DENVER (CBS4) – Hospitals and long-term care facilities in Colorado are trying to figure out how to vaccinate front-line medical workers and people most at risk as COVID-19 vaccine distribution plans get refined.
Colorado is seeking nearly 47,000 doses in the first round of vaccines. The FDA will decide Thursday whether to approve the vaccine developed by Pfizer for distribution. Pfizer is talking about starting shipment within 24 hours after approval.
“In terms of figuring who gets it first the state will be offering guidance to us in terms of the phases — who they think is appropriate and how they go about that. So I think ultimately it will be not as difficult as it might appear to be on the surface,” said Dr. Michelle Barron, infectious disease specialist at UCHealth University of Colorado Hospital in Aurora. “I think people who are seeing patients are the ones that will probably get access to the vaccine first just because they are obviously higher risk for getting exposed to COVID in the first place.”
At long-term care facilities, they are waiting for state guidance. Robin Avery co-owns The Retreat At Church Ranch in Westminster along with his wife. They’ve been able to keep the more than 50 residents from getting COVID since the start of the pandemic. In recent weeks, however, “a couple” of workers have tested positive as community exposure has widened. They are off work.
“We want to keep the COVID outside of the building,” said Avery. “To the extent of the vaccinations assisting that, we couldn’t be more happy that they’re coming down the pike. And we’re one of the first users. And as long as they clear all of the hurdles and our 360 degree view of the situation is positive we’ll implement it as soon as we can.”
The first problem is that among the first wave of vaccine recipients, there simply are not enough doses. There are over 180,000 in-patient hospital workers in Colorado. That is far more than the vaccines. Each week after the first doses, more will arrive. How much is not year clear.
“Really kind of like that question of chicken and egg in terms of the best way to approach this,” said Dr. Barron. “To be able to A) Get the pandemic under control and B) Ensure that we still health care workers to care for those that are getting sick.”

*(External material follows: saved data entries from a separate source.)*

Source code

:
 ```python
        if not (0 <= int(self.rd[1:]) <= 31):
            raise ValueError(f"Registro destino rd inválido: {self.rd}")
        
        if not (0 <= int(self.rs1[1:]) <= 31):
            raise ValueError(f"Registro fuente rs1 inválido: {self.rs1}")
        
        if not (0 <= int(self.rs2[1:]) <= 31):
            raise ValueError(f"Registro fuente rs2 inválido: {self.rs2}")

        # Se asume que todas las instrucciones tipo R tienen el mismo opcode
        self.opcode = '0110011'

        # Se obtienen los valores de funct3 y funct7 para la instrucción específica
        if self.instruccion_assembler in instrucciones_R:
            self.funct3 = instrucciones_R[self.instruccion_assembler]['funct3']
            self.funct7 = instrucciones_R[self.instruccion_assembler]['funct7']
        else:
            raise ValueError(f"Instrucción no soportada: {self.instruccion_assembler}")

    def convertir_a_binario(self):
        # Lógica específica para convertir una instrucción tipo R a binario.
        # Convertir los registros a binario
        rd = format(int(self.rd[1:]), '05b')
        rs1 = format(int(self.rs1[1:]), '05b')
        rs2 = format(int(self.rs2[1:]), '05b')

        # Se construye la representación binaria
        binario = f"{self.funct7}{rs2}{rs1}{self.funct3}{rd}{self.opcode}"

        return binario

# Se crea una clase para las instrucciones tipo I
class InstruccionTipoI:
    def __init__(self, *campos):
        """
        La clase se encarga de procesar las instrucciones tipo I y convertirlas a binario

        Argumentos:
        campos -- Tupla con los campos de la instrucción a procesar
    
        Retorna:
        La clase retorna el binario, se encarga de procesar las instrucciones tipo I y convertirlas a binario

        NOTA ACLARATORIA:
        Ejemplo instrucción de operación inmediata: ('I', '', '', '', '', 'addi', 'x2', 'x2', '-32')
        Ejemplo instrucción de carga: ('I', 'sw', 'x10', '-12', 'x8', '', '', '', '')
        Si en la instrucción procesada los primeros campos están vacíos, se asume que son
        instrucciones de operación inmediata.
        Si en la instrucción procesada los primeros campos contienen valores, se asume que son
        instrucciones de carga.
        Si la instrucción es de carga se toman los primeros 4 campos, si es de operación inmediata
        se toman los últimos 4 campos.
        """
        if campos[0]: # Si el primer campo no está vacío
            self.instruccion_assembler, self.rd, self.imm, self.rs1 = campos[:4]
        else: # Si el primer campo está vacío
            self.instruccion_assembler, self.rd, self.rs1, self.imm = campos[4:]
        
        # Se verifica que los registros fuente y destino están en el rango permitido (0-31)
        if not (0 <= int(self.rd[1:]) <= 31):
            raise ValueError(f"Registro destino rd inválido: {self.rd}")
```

There are similar thoughts in the long-term care community.
“You know we’ve had this argument over the years, who’s more important the staff or the residents, it’s an argument that we’ll have forever.”
But he expects his staff and residents will get it the same day. As of yet, he has not heard from state health authorities on vaccines. But the plan is getting revised this week to pair long-term care residents and front-line medical workers in the first wave. It’s just not clear yet, how much vaccine there will be.
“But we expect with our relationships with physician groups and hospital that they’re going to take the lead,” said Avery. “We’re going to look at their data, together we’re going to make a decision to start a vaccination, inoculation program. And the sooner the better frankly.”